▶ **Problem requirements**: Please repeat the records below exactly, but only from the line that contains "left shoulder: (619, 248)" onward, ending with the last line.

Named joint coordinates:
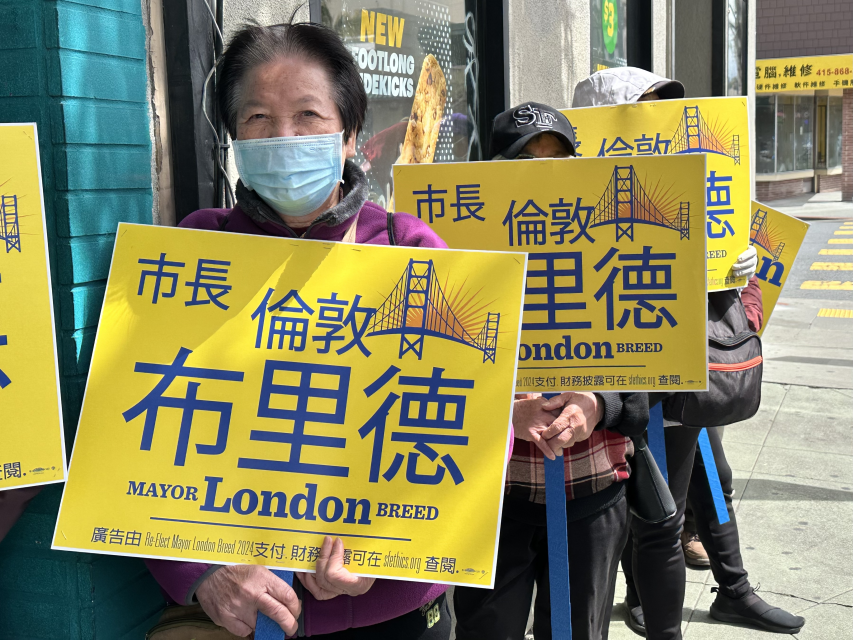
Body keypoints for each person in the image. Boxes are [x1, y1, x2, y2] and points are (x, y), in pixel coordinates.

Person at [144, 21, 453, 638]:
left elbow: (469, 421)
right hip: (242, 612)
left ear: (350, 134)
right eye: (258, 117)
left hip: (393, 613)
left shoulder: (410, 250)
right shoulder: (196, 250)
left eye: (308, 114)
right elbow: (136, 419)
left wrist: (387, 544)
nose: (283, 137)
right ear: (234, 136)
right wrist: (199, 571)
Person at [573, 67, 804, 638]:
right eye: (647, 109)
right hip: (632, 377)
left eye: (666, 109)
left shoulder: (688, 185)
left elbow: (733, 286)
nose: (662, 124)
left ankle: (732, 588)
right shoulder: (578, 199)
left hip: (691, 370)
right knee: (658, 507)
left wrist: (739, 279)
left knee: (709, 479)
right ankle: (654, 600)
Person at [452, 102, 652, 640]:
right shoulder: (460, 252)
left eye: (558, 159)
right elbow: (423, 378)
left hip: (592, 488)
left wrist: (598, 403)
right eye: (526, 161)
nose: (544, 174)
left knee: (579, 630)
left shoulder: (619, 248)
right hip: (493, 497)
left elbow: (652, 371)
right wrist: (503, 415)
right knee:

▶ **Answer for the task**:
left shoulder: (619, 248)
right hip: (493, 497)
left elbow: (652, 371)
right wrist: (503, 415)
right knee:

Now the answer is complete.